Zukünftige Förderschwerpunkte

Was mögliche Schwerpunkte bei der Verwendung der künftigen Klimafinanzierung angeht, sagt der Koalitionsvertrag (nochmal Kapitel 12), die neue Bundesregierung werde konsequent auf die Förderung erneuerbarer  Energien, auf eine dezentrale Versorgung, insbesondere in ländlichen Gebieten, sowie auf den Zugang zu sauberer, bezahlbarer und sicherer Energie“ setzen und dazu „weitere Partnerschaften mit Entwicklungs- und Schwellenländern eingehen“. Das sind alles sinnvolle Dinge, die der Absenkung der globalen Treibhausgasemissionen dienen. Die Internationale Klimaschutzinitiative (IKI) des BMUB soll (Kapitel 9, Lebenswerte Städte, attraktive Regionen und bezahlbares Wohnen) die Förderung auf dem Feld der nachhaltigen Stadtentwicklung „erheblich ausweiten“ (hoffentlich über eine deutlich bessere Mittelausstattung der IKI und nicht über ein Verschieben zulasten anderer, nicht minder wichtiger Förderbereiche in einem stagnierenden IKI-Etat), was angesichts der Problemlage vieler Städte in Entwicklungsländern zwangsläufig sowohl den Bereich Emissionsminderung als auch den Bereich Anpassung an den Klimawandel in den Blick nehmen muss.

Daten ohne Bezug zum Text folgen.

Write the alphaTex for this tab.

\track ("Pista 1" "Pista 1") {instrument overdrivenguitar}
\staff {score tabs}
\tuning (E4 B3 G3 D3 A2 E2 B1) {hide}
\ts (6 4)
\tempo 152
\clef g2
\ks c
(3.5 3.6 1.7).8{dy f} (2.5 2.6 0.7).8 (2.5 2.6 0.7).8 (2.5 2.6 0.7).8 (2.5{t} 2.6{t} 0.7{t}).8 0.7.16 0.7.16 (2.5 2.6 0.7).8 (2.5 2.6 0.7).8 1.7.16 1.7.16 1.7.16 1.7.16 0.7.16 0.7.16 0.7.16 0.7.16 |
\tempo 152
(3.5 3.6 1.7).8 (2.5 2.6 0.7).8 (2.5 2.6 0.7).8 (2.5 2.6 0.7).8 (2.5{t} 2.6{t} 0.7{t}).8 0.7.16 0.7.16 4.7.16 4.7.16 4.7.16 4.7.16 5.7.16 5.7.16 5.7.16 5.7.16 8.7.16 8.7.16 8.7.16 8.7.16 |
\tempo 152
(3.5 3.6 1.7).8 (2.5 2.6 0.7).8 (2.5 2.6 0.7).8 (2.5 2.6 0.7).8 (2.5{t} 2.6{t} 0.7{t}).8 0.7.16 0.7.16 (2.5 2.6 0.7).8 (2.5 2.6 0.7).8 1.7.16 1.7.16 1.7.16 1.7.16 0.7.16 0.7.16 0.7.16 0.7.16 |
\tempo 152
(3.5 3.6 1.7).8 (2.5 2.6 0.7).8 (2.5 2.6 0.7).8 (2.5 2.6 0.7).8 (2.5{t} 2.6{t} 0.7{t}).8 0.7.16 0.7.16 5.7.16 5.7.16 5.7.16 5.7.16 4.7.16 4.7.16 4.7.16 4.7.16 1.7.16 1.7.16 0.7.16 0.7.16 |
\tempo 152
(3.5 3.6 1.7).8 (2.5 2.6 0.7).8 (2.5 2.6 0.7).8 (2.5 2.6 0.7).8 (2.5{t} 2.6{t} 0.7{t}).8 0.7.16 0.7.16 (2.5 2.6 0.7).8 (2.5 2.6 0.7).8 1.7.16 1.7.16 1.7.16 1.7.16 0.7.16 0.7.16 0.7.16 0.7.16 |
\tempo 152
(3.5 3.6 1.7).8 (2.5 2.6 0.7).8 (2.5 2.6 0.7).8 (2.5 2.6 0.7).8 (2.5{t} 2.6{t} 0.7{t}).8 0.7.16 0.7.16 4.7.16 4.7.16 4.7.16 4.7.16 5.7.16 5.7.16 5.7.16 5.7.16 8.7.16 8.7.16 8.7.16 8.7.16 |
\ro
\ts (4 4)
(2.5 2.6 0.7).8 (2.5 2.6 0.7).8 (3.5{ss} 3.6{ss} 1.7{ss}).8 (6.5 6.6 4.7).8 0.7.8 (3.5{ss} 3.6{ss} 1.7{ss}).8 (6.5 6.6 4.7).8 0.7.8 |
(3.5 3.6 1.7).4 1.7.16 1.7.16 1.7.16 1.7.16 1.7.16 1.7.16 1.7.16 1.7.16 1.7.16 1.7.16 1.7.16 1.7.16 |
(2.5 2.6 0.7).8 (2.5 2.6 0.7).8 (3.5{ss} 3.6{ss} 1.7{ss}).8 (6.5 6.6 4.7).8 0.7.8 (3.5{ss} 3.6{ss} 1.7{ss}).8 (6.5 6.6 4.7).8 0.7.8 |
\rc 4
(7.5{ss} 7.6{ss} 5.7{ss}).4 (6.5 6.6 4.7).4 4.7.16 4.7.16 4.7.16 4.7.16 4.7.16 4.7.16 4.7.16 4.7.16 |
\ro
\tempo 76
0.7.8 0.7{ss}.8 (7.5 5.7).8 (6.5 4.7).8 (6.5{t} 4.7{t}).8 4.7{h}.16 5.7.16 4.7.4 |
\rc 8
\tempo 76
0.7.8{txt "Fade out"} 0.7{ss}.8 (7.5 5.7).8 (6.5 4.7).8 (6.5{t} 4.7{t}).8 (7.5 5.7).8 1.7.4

Wichtig wäre es allerdings auch gewesen, eine klare Kurskorrektur gegenüber der Entwicklung der letzten Jahre vorzunehmen, und deutlich mehr Mittel im Bereich der Anpassung an die klimatischen Veränderungen bereitzustellen, etwa zur Absicherung von Ernten oder zum Schutz vor kommenden Unwetterkatastrophen. Nicht einmal ein Fünftel der Klimafinanzierung aus Deutschland unterstützt die für die Sicherung der Lebensgrundlagen der Menschen so wichtigen Anpassungsmaßnahmen (vgl. hier). Dabei wird regelmäßig auf den alljährlichen UN-Weltklimakonferenzen vereinbart, dass bei der finanziellen Unterstützung eine Balance zwischen Klimaschutz einerseits und Anpassung an den Klimawandel andererseits erreicht werden soll.

Im Großen und Ganzen ist das Ergebnis für die Klimafinanzierung eher mäßig – und dennoch steckt im Koalitionsvertrag das Potenzial, die Klimafinanzierung aus Deutschland deutlich auszubauen. Für den internationalen Ruf Deutschlands, für neue Dynamik bei der Umsetzung des Pariser Abkommens und für die Bildung strategischer Allianzen mit den ärmeren und besonders verwundbaren Ländern wie auch mit den Schwellenländern wäre das wünschenswert. Der erste Glaubwürdigkeitstest der neuen Bundesregierung dazu wird die Aufstellung des Bundeshaushalts 2018 – man darf gespannt sein.